Segment Start: EXTRACTED INFORMATION
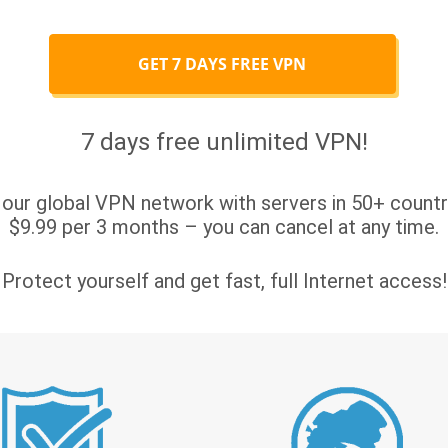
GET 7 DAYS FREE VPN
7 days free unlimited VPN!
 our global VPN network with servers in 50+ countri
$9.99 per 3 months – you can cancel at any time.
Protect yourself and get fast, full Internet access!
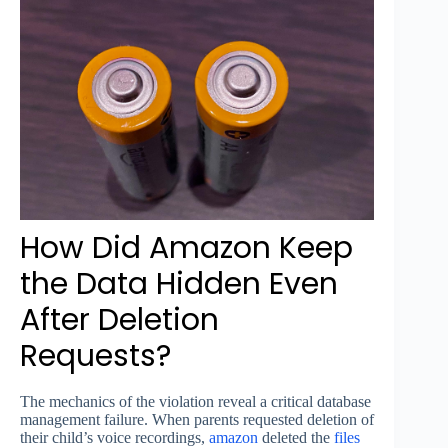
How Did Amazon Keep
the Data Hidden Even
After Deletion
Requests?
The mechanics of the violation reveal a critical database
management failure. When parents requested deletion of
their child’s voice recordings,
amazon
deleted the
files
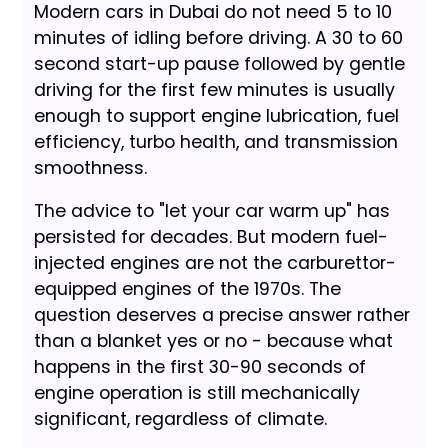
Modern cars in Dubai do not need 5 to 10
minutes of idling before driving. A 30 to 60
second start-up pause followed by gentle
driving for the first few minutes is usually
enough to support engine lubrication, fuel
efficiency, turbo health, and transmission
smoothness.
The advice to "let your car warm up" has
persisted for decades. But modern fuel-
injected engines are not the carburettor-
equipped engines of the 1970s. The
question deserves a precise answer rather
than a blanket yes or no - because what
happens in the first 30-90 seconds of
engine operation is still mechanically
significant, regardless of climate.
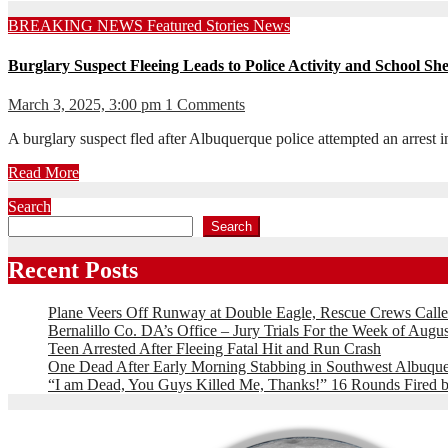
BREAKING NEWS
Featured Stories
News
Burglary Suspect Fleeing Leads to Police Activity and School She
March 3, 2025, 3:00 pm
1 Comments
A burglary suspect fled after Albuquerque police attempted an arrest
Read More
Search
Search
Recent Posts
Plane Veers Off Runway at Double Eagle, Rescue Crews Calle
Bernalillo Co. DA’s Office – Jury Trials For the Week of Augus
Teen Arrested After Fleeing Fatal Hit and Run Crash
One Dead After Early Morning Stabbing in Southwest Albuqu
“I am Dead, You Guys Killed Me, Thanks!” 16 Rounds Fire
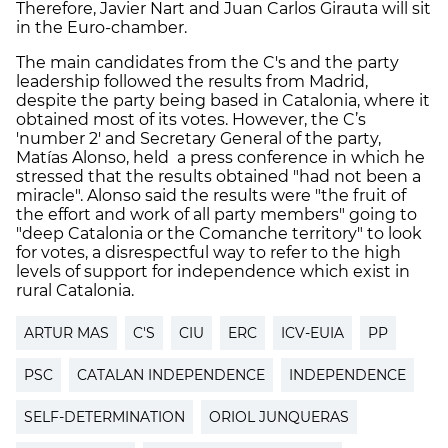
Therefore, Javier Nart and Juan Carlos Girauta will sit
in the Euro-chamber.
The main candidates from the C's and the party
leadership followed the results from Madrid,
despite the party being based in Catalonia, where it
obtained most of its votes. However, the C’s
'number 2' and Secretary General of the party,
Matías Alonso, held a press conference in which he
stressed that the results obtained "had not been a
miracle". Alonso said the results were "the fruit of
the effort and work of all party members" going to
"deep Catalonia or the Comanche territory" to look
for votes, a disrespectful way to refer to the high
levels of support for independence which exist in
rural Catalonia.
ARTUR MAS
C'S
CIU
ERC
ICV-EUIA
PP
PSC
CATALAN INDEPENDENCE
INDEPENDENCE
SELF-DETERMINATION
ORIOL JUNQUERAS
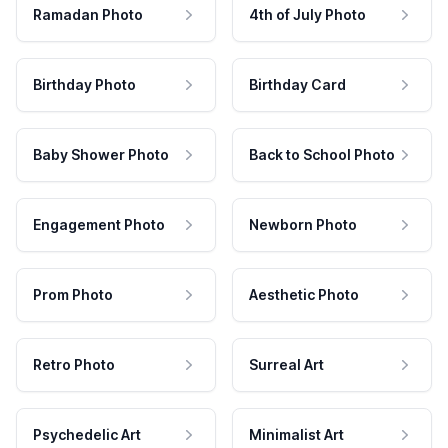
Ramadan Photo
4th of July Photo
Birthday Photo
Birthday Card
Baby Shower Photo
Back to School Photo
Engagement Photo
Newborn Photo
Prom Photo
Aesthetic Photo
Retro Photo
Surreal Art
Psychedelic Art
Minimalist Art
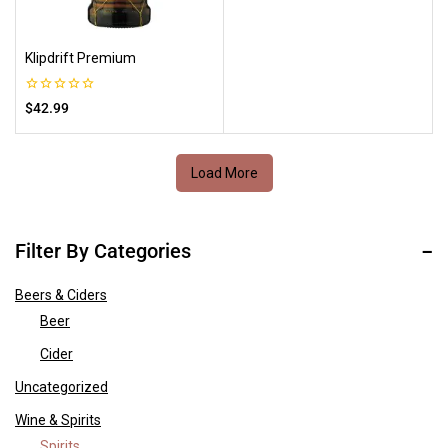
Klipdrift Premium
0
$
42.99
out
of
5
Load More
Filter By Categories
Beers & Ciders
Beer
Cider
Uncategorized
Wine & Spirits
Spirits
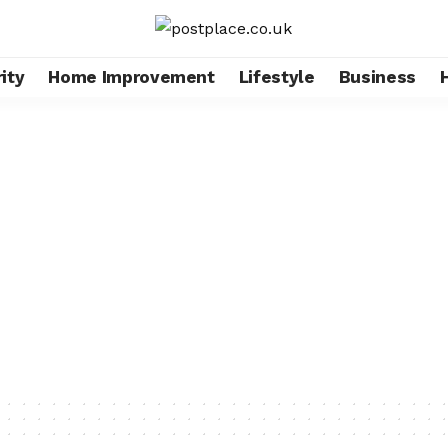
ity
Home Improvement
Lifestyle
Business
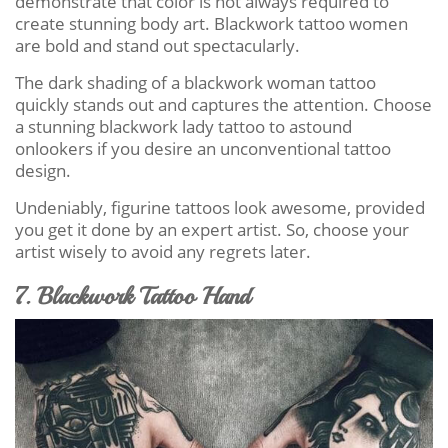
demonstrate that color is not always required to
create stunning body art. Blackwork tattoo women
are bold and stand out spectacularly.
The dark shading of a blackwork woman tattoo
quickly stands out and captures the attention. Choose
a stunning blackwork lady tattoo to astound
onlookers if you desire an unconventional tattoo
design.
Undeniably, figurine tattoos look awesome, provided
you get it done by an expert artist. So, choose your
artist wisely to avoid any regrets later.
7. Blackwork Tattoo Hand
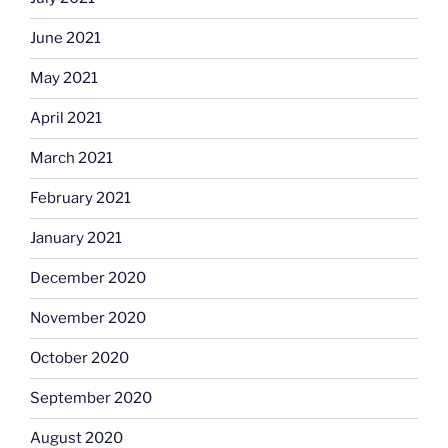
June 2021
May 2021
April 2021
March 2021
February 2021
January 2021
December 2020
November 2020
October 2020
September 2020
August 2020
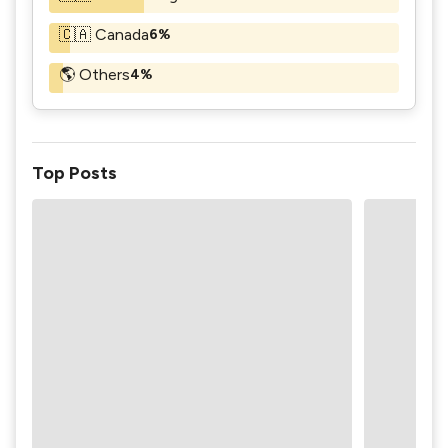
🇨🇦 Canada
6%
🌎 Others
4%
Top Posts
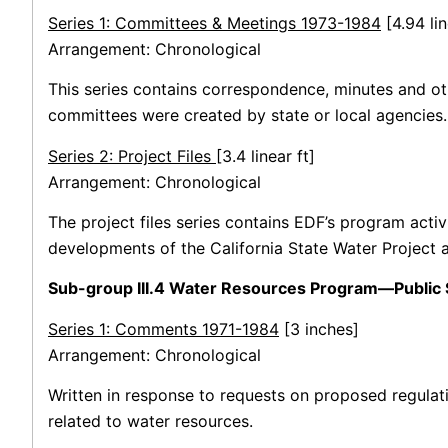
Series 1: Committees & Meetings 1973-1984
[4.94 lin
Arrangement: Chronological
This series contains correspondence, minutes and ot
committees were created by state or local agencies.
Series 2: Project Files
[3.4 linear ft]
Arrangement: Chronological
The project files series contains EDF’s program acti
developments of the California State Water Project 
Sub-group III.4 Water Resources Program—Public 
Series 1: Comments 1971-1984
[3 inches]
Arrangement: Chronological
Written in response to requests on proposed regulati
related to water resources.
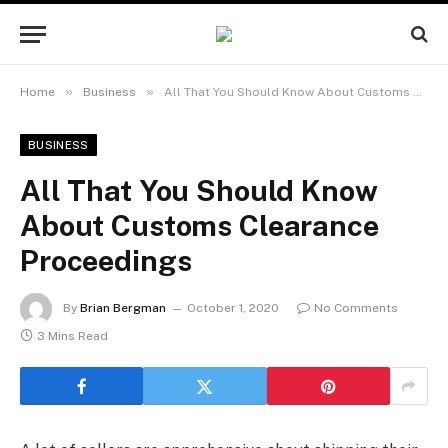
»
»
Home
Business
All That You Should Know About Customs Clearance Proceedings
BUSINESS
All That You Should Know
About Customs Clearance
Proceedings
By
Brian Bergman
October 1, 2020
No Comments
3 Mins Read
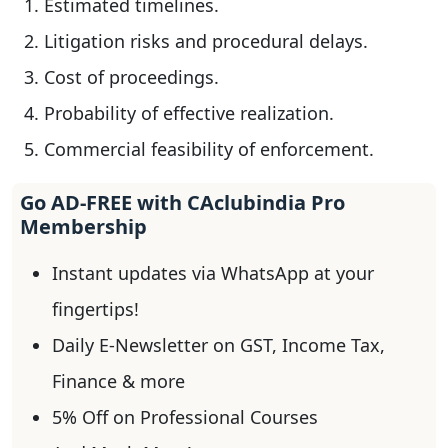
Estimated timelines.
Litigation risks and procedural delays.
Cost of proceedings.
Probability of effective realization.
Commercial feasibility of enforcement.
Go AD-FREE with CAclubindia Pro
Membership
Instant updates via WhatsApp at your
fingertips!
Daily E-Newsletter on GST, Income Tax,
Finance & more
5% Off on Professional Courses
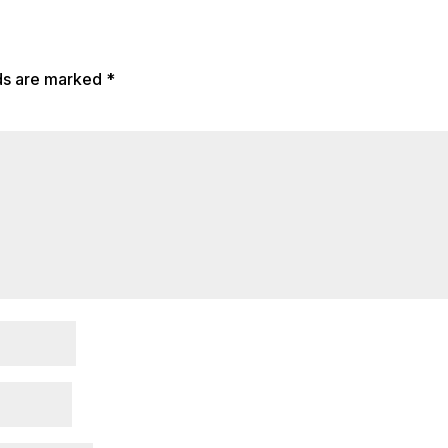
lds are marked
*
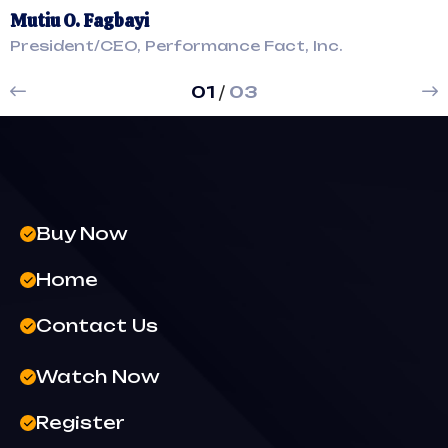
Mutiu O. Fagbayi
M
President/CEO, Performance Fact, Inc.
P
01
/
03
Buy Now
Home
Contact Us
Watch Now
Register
Segment End: EXTRACTED INFORMATION
Please retype the data exactly as it appears, but without any of its pictures.

**RESULT FOR THIS TASK:**
GET 7 DAYS FREE VPN
7 days free unlimited VPN!
 our global VPN network with servers in 50+ countri
$9.99 per 3 months – you can cancel at any time.
Protect yourself and get fast, full Internet access!
How Did Amazon Keep
the Data Hidden Even
After Deletion
Requests?
The mechanics of the violation reveal a critical database
management failure. When parents requested deletion of
their child’s voice recordings,
amazon
deleted the
files
Modern cars in Dubai do not need 5 to 10
minutes of idling before driving. A 30 to 60
second start-up pause followed by gentle
driving for the first few minutes is usually
enough to support engine lubrication, fuel
efficiency, turbo health, and transmission
smoothness.
The advice to "let your car warm up" has
persisted for decades. But modern fuel-
injected engines are not the carburettor-
equipped engines of the 1970s. The
question deserves a precise answer rather
than a blanket yes or no - because what
happens in the first 30-90 seconds of
engine operation is still mechanically
significant, regardless of climate.
BREAKING NEWS
Featured Stories
News
Burglary Suspect Fleeing Leads to Police Activity and School She
March 3, 2025, 3:00 pm
1 Comments
A burglary suspect fled after Albuquerque police attempted an arrest
Read More
Search
Search
Recent Posts
Plane Veers Off Runway at Double Eagle, Rescue Crews Calle
Bernalillo Co. DA’s Office – Jury Trials For the Week of Augus
Teen Arrested After Fleeing Fatal Hit and Run Crash
One Dead After Early Morning Stabbing in Southwest Albuqu
“I am Dead, You Guys Killed Me, Thanks!” 16 Rounds Fire
Therefore, Javier Nart and Juan Carlos Girauta will sit
in the Euro-chamber.
The main candidates from the C's and the party
leadership followed the results from Madrid,
despite the party being based in Catalonia, where it
obtained most of its votes. However, the C’s
'number 2' and Secretary General of the party,
Matías Alonso, held a press conference in which he
stressed that the results obtained "had not been a
miracle". Alonso said the results were "the fruit of
the effort and work of all party members" going to
"deep Catalonia or the Comanche territory" to look
for votes, a disrespectful way to refer to the high
levels of support for independence which exist in
rural Catalonia.
ARTUR MAS
C'S
CIU
ERC
ICV-EUIA
PP
PSC
CATALAN INDEPENDENCE
INDEPENDENCE
SELF-DETERMINATION
ORIOL JUNQUERAS
Ramadan Photo
4th of July Photo
Birthday Photo
Birthday Card
Baby Shower Photo
Back to School Photo
Engagement Photo
Newborn Photo
Prom Photo
Aesthetic Photo
Retro Photo
Surreal Art
Psychedelic Art
Minimalist Art
Klipdrift Premium
0
$
42.99
out
of
5
Load More
Filter By Categories
Beers & Ciders
Beer
Cider
Uncategorized
Wine & Spirits
Spirits
ity
Home Improvement
Lifestyle
Business
demonstrate that color is not always required to
create stunning body art. Blackwork tattoo women
are bold and stand out spectacularly.
The dark shading of a blackwork woman tattoo
quickly stands out and captures the attention. Choose
a stunning blackwork lady tattoo to astound
onlookers if you desire an unconventional tattoo
design.
Undeniably, figurine tattoos look awesome, provided
you get it done by an expert artist. So, choose your
artist wisely to avoid any regrets later.
7. Blackwork Tattoo Hand
June 2021
May 2021
April 2021
March 2021
February 2021
January 2021
December 2020
November 2020
October 2020
September 2020
August 2020
🇨🇦 Canada
6%
🌎 Others
4%
Top Posts
Series 1: Committees & Meetings 1973-1984
[4.94 lin
Arrangement: Chronological
This series contains correspondence, minutes and ot
committees were created by state or local agencies.
Series 2: Project Files
[3.4 linear ft]
Arrangement: Chronological
The project files series contains EDF’s program acti
developments of the California State Water Project 
Sub-group III.4 Water Resources Program—Public 
Series 1: Comments 1971-1984
[3 inches]
Arrangement: Chronological
Written in response to requests on proposed regulati
related to water resources.
»
»
Home
Business
All That You Should Know About Customs Clearance Proceedings
BUSINESS
All That You Should Know
About Customs Clearance
Proceedings
By
Brian Bergman
October 1, 2020
No Comments
3 Mins Read
Estimated timelines.
Litigation risks and procedural delays.
Cost of proceedings.
Probability of effective realization.
Commercial feasibility of enforcement.
Go AD-FREE with CAclubindia Pro
Membership
Instant updates via WhatsApp at your
fingertips!
Daily E-Newsletter on GST, Income Tax,
Finance & more
5% Off on Professional Courses
lds are marked
*
Mutiu O. Fagbayi
M
President/CEO, Performance Fact, Inc.
P
01
/
03
Buy Now
Home
Contact Us
Watch Now
Register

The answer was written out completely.